J’y répondrai précisément, même si on pourrait la balayer d’un revers de main en vous disant que votre majorité a eu douze ans pour changer la durée légale du travail et que vous ne l’avez pas fait… Mais je ne veux pas être méprisant.
Certaines propositions sont par ailleurs tellement pertinentes qu’elles viennent d’être adoptées, vous le savez, dans des textes récents ! D’autres sont encore en cours de réflexion avec les partenaires sociaux.
Mais vous connaissez ce qui justifie ma principale réserve : le texte que vous présentez n’est pas acceptable parce qu’il fait une entorse à l’excellente règle de conduite prise, je le rappelle, sous Gérard Larcher et dont le code du travail fait foi : le dialogue social comme préalable à la loi – article 1er . C’est le moyen de faire progresser notre démocratie sociale. Une telle proposition de loi ne pourrait d’ailleurs pas être soumise aux sénateurs sans que n’ait été recueilli auparavant l’avis des partenaires sociaux. Mais chaque assemblée a ses règles et je respecte celles de la vôtre.
Je tiens à rappeler, parce que certains l’oublient quelque peu, que la France est un pays de dialogue social : 40 000 accords conclus l’an dernier dans les entreprises. J’ajoute que tous les syndicats signent : 85 % ont été validés par CGT et 94 % par la CFDT – c’est historique. Notre pays progresse donc dans la voie du dialogue social. Le bilan de la loi de sécurisation de l’emploi montre que l’on négocie et trouve des compromis même en cas de destruction d’emplois. Ainsi, et c’est une bonne nouvelle, un accord majoritaire est trouvé dans 60 % des plans de sauvegarde de l’emploi. Au passage, j’ai noté que vous faites à ce sujet des propositions avec lesquelles je ne suis absolument pas d’accord, mais nous y reviendrons.

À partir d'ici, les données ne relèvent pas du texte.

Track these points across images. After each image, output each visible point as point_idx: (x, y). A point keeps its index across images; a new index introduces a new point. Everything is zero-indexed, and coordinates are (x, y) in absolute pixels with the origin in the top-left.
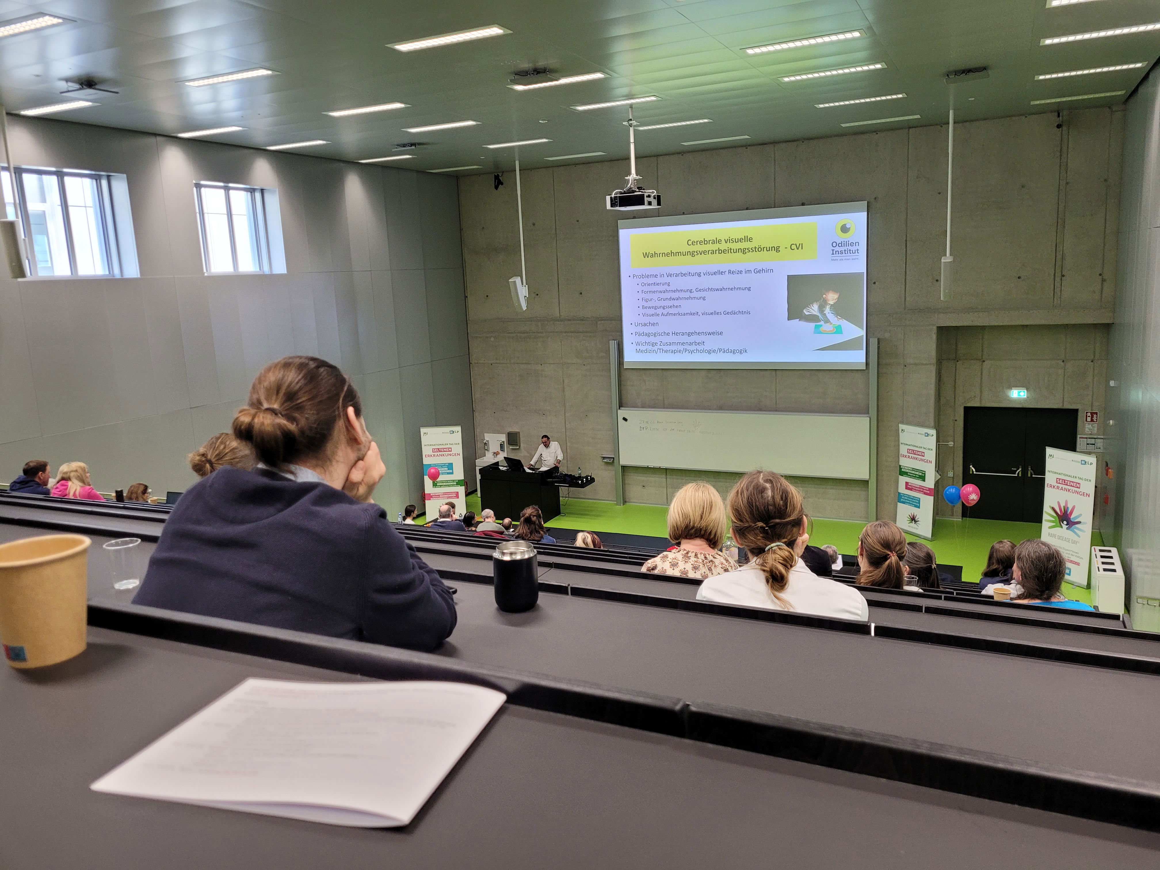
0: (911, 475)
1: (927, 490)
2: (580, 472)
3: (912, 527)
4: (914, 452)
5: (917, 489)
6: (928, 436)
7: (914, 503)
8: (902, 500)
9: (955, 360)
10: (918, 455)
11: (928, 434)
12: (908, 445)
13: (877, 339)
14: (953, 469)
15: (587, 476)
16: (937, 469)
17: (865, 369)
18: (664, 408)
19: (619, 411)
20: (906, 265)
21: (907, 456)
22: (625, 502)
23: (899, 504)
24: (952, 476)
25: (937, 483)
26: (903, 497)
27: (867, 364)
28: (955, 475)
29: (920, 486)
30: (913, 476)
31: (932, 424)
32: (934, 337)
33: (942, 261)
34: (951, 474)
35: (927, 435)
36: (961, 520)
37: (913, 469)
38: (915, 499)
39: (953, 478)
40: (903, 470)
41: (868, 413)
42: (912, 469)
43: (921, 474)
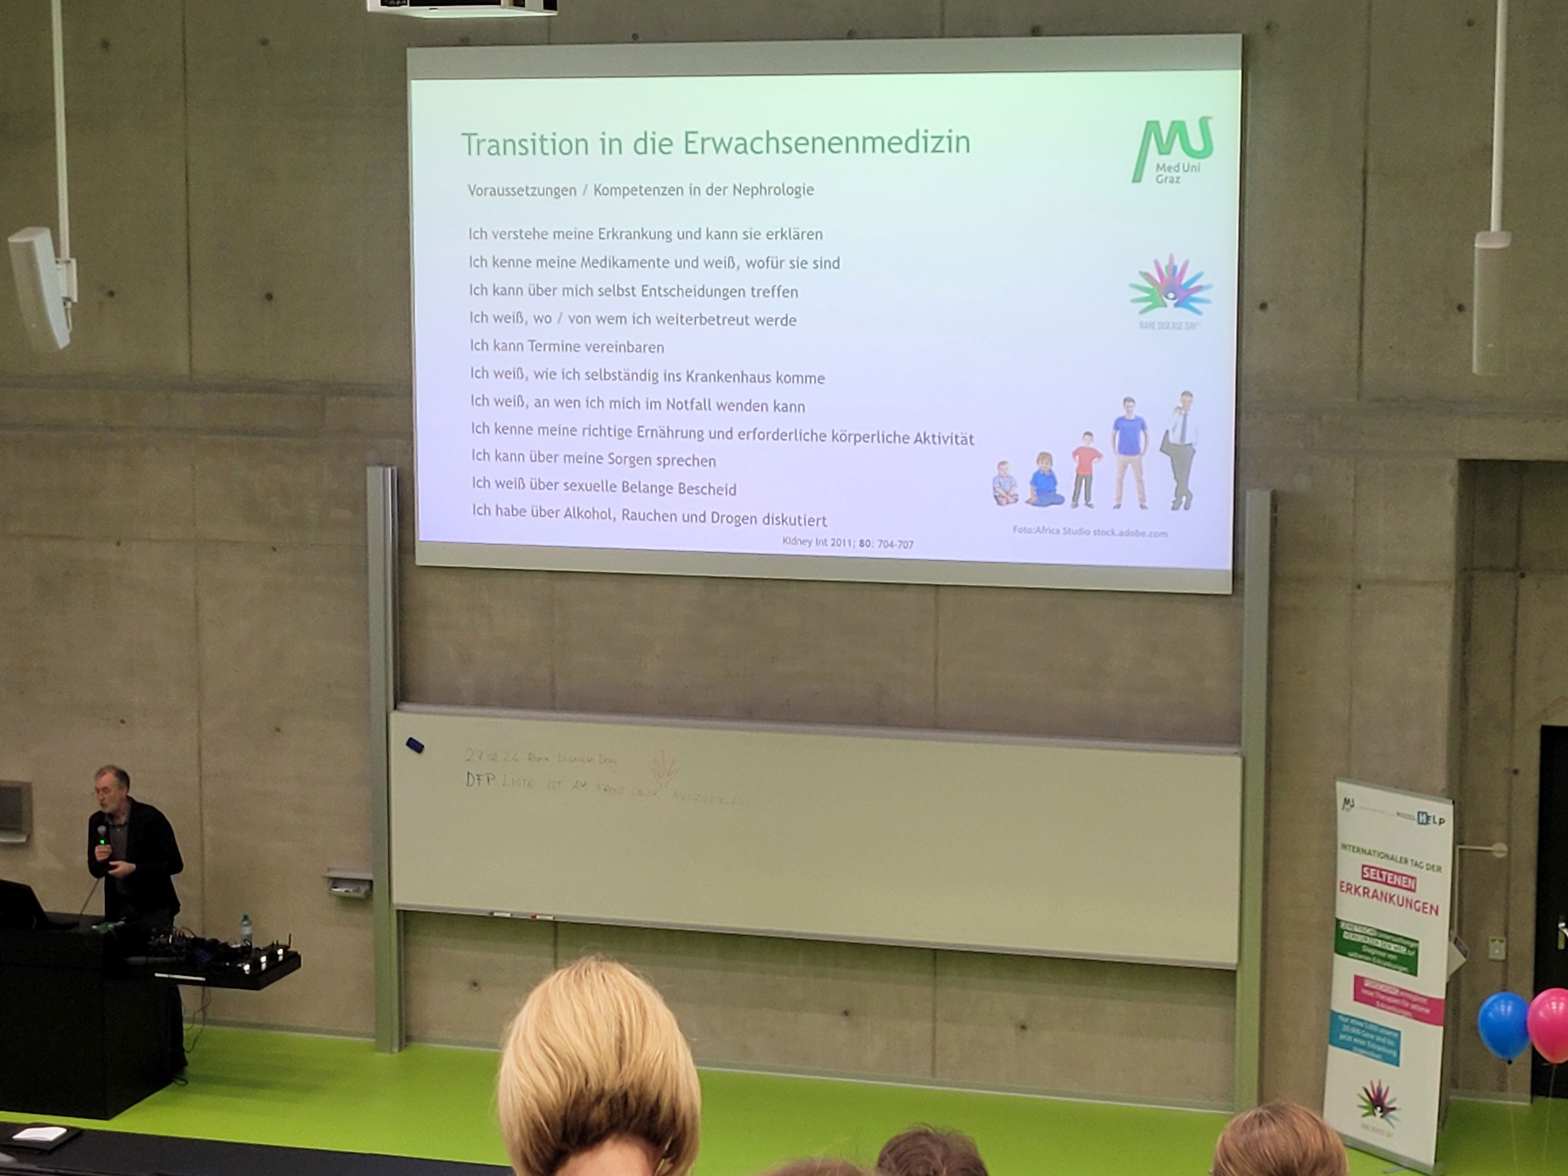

Les partenaires sociaux sont mûrs pour avancer, capables de trouver des accords, mûrs pour assumer pleinement leurs responsabilités ; c’est l’esprit même du pacte de responsabilité et de solidarité. On ne peut en effet demander aux représentants du patronat et des syndicats d’être responsables que si on leur confie des responsabilités. Vous et nous en avons fait le constat : votre majorité a réformé la représentativité syndicale ; nous avons réformé la représentativité patronale.
Mais votre proposition de loi constitue une forme de retour en arrière. Je ne sais pas si c’est dans l’air du temps dans les débats internes de votre formation politique, mais j’y vois une marque de défiance vis-à-vis des forces sociales. Cela, je vous le dis amicalement, monsieur Cherpion, ne vous ressemble pas. Un tel renoncement, là où on devrait trouver le socle d’un consensus sur certains points entre nous, est regrettable.
Cela étant, je vous l’ai dit, je vous rejoins sur d’autres points et partage certaines des préoccupations relayées par votre proposition de loi.
Ainsi, prenons la simplification du droit du travail, qu’il s’agisse des seuils ou des institutions représentatives du personnel – les IRP –, prévue à l’article 7. Je crois qu’elle est nécessaire. C’est pourquoi j’ai adressé cet été, suite à la grande conférence sociale, un document d’orientation aux partenaires sociaux pour les inviter à engager une négociation pour améliorer l’efficacité et la qualité du dialogue social. Cette négociation s’ouvre aujourd’hui même. Elle vise à renforcer l’efficacité du dialogue social, sa fluidité et, puisque c’est le but, sa capacité à être utile aux entreprises et aux salariés. Cela passe par des mécanismes plus simples et plus directs. Il y a actuellement une différence entre le droit formel et le doit réel : par exemple, s’agissant des IRP, environ 70 % des entreprises de onze à vingt salariés n’ont pas de représentants du personnel malgré le franchissement du seuil de dix salariés imposant l’élection d’un délégué du personnel. Il y a donc un problème et il faut trouver les voies d’une meilleure représentation dans les très petites entreprises, d’autant plus que, vous le savez, sur les 30 % restants, c’est le chef d’entreprise lui-même, une fois sur deux, qui choisit le délégué du personnel. Des pistes existent en la matière. Mais vous admettrez que faire des propositions sur la représentativité des salariés sans avoir consulté préalablement leurs représentants, c’est contradictoire avec l’objectif de renforcer ladite représentativité.
Et puis résumer la question que vous soulevez à un problème de seuils est réducteur. Il faut assurément faciliter la vie de l’entreprise, mais en améliorant la représentation des salariés. Par conséquent, il faut adopter des méthodes qui permettent un dialogue social de qualité. Gardons à l’esprit, je pense que vous en êtes d’accord, que le dialogue social n’entrave pas la vie de l’entreprise, bien au contraire.